An in-depth look at the telescope accessories known as astronomical filters
- Includes the history of different types of filters, their uses and specialist techniques
- Features a basic guide to using Adobe Photoshop to further enhance images
- Includes an observational guide to 100 astronomical objects that you can see better with filters
As a casual read through any of the major amateur astronomical magazines will demonstrate, there are filters available for all aspects of optical astronomy. This book provides a ready resource on the use of the following filters, among others, for observational astronomy or for imaging:
- Light pollution filters
- Planetary filters
- Solar filters
- Neutral density filters for Moon observation
- Deep-sky filters, for such objects as galaxies, nebulae, and more
Deep-sky objects can be imaged in much greater detail than was possible many years ago. Amateur astronomers can take photographs that rival those of professional observatories! The ability to do this has been brought about by the revolution in CCD cameras and improved filters.
The book pinpoints which astronomical objects are best observed with which filters. Post-processing (using Photoshop) is also discussed, since it is helpful in further improving filtered astro images.

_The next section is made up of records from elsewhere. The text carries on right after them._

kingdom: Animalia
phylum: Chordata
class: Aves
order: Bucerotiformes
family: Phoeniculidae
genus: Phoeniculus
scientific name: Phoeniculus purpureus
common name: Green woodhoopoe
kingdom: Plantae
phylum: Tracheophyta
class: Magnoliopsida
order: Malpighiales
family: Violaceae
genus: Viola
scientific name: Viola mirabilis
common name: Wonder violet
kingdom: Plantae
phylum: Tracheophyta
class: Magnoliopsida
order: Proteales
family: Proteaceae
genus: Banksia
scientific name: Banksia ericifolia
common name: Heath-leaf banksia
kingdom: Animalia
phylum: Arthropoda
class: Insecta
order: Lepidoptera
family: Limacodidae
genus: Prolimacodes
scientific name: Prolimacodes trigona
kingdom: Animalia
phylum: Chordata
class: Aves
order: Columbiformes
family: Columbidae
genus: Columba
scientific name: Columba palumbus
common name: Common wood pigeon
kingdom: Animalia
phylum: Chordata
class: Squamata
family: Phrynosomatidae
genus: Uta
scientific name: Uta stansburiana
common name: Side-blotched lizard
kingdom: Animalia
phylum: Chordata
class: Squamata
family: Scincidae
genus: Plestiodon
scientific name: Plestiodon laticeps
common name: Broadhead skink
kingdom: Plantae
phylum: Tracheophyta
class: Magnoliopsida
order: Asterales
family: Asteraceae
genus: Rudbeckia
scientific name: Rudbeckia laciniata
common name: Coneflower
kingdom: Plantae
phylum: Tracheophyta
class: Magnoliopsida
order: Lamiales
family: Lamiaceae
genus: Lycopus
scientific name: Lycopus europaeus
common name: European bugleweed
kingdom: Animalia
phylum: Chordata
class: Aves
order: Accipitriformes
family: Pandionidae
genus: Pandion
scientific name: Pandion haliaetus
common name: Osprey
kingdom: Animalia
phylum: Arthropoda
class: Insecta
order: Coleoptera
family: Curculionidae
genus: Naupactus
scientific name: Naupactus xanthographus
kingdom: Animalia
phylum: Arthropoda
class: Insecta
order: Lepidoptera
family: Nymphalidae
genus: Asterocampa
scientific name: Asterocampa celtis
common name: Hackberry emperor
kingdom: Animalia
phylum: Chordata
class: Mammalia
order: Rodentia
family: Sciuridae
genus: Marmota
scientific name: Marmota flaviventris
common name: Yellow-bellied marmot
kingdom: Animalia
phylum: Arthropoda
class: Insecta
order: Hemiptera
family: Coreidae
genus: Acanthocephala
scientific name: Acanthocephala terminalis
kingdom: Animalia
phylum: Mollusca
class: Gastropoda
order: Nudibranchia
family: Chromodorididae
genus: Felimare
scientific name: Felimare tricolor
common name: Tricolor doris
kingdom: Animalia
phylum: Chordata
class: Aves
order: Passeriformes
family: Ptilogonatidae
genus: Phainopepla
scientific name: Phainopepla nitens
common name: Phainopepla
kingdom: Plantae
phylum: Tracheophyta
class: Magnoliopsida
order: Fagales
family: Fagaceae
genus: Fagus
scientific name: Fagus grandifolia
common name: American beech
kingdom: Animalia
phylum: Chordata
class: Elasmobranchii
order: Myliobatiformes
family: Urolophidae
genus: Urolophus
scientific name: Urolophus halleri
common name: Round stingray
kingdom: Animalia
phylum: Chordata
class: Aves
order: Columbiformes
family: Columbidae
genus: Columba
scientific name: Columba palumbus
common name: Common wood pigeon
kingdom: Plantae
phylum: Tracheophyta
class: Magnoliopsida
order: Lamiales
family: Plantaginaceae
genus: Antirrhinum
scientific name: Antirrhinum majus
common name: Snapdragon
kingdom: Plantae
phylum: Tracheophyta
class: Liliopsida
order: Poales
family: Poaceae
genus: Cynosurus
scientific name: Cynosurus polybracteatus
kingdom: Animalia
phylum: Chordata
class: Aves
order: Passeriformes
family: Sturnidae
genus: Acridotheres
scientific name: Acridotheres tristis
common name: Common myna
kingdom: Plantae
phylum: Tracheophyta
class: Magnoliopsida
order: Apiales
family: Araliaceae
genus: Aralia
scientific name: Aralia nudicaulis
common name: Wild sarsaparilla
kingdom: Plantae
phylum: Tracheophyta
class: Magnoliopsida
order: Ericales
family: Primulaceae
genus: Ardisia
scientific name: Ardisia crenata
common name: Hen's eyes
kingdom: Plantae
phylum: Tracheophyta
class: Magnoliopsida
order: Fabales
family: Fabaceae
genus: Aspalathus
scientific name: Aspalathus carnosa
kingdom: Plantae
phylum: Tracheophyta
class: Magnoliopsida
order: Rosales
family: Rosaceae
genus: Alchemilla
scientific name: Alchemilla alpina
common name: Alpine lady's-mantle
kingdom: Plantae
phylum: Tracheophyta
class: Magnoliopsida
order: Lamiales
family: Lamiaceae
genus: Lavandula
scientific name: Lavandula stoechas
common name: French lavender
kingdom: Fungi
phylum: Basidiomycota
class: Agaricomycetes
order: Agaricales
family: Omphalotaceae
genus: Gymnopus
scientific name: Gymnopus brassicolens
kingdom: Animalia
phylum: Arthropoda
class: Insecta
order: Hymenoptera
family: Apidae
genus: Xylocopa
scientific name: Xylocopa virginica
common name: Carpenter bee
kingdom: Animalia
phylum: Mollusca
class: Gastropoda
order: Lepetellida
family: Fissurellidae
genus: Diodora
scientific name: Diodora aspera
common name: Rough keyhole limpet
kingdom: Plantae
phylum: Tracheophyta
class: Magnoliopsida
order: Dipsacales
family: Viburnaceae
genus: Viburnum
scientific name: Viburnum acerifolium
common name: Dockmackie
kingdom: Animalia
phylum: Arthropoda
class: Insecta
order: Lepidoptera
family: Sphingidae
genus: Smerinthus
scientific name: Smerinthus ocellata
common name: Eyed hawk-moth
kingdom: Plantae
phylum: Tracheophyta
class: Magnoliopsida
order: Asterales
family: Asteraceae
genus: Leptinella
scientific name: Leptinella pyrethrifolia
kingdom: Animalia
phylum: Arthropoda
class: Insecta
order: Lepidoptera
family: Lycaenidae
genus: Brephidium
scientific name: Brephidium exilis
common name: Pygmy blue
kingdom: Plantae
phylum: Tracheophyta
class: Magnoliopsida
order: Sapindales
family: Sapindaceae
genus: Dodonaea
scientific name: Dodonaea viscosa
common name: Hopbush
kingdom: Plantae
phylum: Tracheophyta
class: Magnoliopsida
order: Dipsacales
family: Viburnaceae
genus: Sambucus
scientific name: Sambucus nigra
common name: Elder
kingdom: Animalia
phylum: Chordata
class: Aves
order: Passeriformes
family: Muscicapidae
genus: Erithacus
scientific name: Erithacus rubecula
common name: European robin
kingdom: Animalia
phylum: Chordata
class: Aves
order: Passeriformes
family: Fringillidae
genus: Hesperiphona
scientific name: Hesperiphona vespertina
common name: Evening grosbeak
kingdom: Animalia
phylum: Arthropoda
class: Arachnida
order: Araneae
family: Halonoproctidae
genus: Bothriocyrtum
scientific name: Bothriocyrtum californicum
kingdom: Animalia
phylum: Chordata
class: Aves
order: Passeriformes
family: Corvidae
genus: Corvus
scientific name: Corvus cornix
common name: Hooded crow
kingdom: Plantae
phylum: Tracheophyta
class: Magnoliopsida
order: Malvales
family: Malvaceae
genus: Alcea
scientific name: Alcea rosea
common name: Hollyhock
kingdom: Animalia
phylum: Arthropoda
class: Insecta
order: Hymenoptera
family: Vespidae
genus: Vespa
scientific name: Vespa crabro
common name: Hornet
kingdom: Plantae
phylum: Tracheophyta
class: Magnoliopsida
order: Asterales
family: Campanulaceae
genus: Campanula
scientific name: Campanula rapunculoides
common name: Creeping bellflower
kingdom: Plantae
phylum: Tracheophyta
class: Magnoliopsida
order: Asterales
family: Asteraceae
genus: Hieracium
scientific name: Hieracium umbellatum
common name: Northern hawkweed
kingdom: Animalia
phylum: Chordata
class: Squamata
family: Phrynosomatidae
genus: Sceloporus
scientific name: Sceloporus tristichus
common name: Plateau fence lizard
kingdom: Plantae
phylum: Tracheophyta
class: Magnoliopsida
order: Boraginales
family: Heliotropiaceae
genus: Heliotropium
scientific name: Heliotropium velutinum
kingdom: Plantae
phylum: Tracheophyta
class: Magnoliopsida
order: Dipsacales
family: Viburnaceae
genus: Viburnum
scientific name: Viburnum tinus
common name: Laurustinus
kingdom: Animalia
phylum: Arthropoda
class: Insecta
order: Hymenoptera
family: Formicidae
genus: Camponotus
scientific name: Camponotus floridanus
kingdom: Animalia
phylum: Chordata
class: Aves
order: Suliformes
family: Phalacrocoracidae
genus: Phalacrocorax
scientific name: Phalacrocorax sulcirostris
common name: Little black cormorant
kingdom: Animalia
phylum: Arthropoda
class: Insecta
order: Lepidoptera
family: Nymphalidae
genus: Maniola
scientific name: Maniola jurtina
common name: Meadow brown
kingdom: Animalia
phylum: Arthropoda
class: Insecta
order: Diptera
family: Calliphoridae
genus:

The last part of the book is an observational guide to 100 deep sky objects that benefit from the use of filters – all personally observed by the author – with notes on the filters used (or potentially of use) in their observation and imaging. There are also notes on their celestial coordinates, magnitudes, and other pertinent information.
Table of contents:
- A Brief History of Astronomical Imaging
- Filters and General Equipment for Astronomical Observing
- Observing the Moon with Filters
- Observing the Solar System with Filters
- Using Filters to Observe the Sun
- Filters for Astrophotography
- A Brief Introduction to Photography and Image Manipulation
- Observing and Imaging Objects
The author Dr. Martin Griffiths from the UK, is an enthusiastic observer, science communicator, and professional astronomer who utilizes astronomy, history, and science fiction as tools to encourage greater public understanding of science. He is Senior Lecturer in Astronomy at the University of Glamorgan in Wales.